**Records for this exercise:**

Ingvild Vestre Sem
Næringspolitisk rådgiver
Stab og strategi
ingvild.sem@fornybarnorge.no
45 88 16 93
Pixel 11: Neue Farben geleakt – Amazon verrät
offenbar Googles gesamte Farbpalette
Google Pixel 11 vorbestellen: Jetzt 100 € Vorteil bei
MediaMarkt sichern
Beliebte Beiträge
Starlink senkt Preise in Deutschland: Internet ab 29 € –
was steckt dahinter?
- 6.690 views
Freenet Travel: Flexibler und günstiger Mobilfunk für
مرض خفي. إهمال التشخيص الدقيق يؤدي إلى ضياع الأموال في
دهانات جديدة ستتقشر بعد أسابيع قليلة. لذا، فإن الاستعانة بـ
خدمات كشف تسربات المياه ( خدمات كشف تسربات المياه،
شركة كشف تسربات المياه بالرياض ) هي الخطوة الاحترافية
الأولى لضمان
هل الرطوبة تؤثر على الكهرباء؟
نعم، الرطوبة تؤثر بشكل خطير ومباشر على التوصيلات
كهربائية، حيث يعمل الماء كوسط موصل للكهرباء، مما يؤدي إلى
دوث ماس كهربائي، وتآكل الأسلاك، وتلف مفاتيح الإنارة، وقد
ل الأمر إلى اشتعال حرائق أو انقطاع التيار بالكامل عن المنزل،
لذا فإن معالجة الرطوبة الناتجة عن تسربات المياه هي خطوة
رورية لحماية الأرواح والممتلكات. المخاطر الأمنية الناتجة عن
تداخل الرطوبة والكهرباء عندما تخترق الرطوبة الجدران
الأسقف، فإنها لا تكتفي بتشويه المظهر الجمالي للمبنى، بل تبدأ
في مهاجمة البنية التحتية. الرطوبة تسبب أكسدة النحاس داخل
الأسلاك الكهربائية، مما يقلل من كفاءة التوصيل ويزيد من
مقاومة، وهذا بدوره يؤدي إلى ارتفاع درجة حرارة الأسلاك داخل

**Exercise details:**
Your answer must be the lines above from the one containing "الأولى لضمان" to the one containing "الأسقف، فإنها لا", both included, restated word for word.

**Answer section:**
الأولى لضمان
هل الرطوبة تؤثر على الكهرباء؟
نعم، الرطوبة تؤثر بشكل خطير ومباشر على التوصيلات
كهربائية، حيث يعمل الماء كوسط موصل للكهرباء، مما يؤدي إلى
دوث ماس كهربائي، وتآكل الأسلاك، وتلف مفاتيح الإنارة، وقد
ل الأمر إلى اشتعال حرائق أو انقطاع التيار بالكامل عن المنزل،
لذا فإن معالجة الرطوبة الناتجة عن تسربات المياه هي خطوة
رورية لحماية الأرواح والممتلكات. المخاطر الأمنية الناتجة عن
تداخل الرطوبة والكهرباء عندما تخترق الرطوبة الجدران
الأسقف، فإنها لا تكتفي بتشويه المظهر الجمالي للمبنى، بل تبدأ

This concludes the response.